Anita Sacks, an assistant professor of psychiatry at New York University’s Langone Medical Center, “prescribes” dogs for some patients. From a psychoanalytic perspective, dogs offer the kind of unconditional love that some people didn’t get from their mothers, which sets them up for life-long attachment problems, says Ms. Sacks,who practices with her chocolate lab, Deacon.

Dr. Ramsey thinks their appeal is simpler. “Like Freud said about cigars, sometimes a dog in the office is just a dog in the office,” he says. It's always nice to have them around the office.”

He also thinks Gus is good for his own mental health. “Much of psychiatry is about loss and depression, so when I get a break, it’s great to have him there to take for a walk.”

What do dogs get out of working with patients?

“Lots of cookies,” says Dr.
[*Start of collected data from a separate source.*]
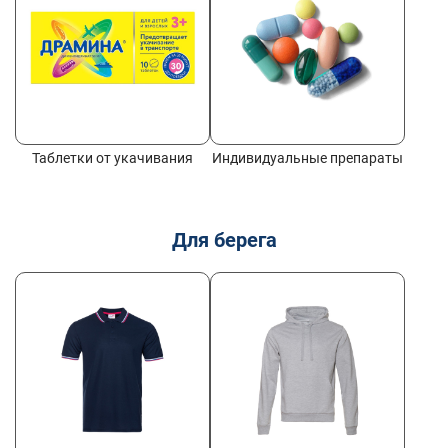
Таблетки от укачивания
Индивидуальные препараты
Для берега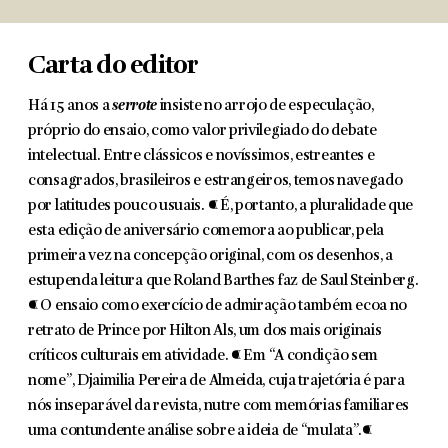
Carta do editor
Há 15 anos a
serrote
insiste no arrojo de especulação,
próprio do ensaio, como valor privilegiado do debate
intelectual. Entre clássicos e novíssimos, estreantes e
consagrados, brasileiros e estrangeiros, temos navegado
por latitudes pouco usuais. ¶ É, portanto, a pluralidade que
esta edição de aniversário comemora ao publicar, pela
primeira vez na concepção original, com os desenhos, a
estupenda leitura que Roland Barthes faz de Saul Steinberg.
¶ O ensaio como exercício de admiração também ecoa no
retrato de Prince por Hilton Als, um dos mais originais
críticos culturais em atividade. ¶ Em “A condição sem
nome”, Djaimilia Pereira de Almeida, cuja trajetória é para
nós inseparável da revista, nutre com memórias familiares
uma contundente análise sobre a ideia de “mulata”.¶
Barker, whose Lhasa apso, High Anxiety, or Hi for short, helped out in her practice treating trauma survivors for nine years before retiring.

They even noticed that dogs tend to be more happy if they are given a task to do. And the great thing is the patients started to bring gifts for them. “Gus got a Freud chew toy,” Dr. Ramsey says.

Not every dog is being cut out on the health-care career. Dogs that are highly energetic, territorial or demanding could be disruptive to a practice. Temperament of one's dog isthe essential thing more than the breed of the dog to be used. Barker emphasizes that in Virginia Commonweath program, the therapy dogs are very much in demand and had helped them alot.

As a rule, dogs are better suited to therapy than other animals. “Cats like relationships on their own terms,” says Dr. Johnson, who is president of the International Association of Human-Animal Interaction Organizations, a nonprofit working to advance the nascent science of understanding between humans and animals.

However, there are animals that can assist you in other areas as well. Besides golden retrievers and black labs, Dr. It also work with some other animals like the guinea pig, rabbits, reptiles, and birds. He recalls one lizard that had a severed tail and chronic constipation, which helped some children relate to her even more closely. “She was one of the nicest lizards I have ever met,” he says.

But there are also patients who are allergic or maybe frightened around animals which are not helpful to the approach. Doctor's who carries dogs on their clinics informs their clients ahead of time before the first session and if the clients refuses to have the dog around during the course of the session he needs to put the dog elsewhere. But most find that practicing with a dog is a draw for patients, not a deterrent.

Animal-assisted therapy is still in its infancy. But research is expanding and interest is growing steadily. Some universities now offer undergraduate courses. VCU’s School of Medicine offers a course in human-animal interaction for fourth-year medical students and another for psychiatry residents.

“When you have psychiatrists who say, ‘I want to leave my practice and come and work with you,’ you know it’s an area of great interest,” says Dr. Barker.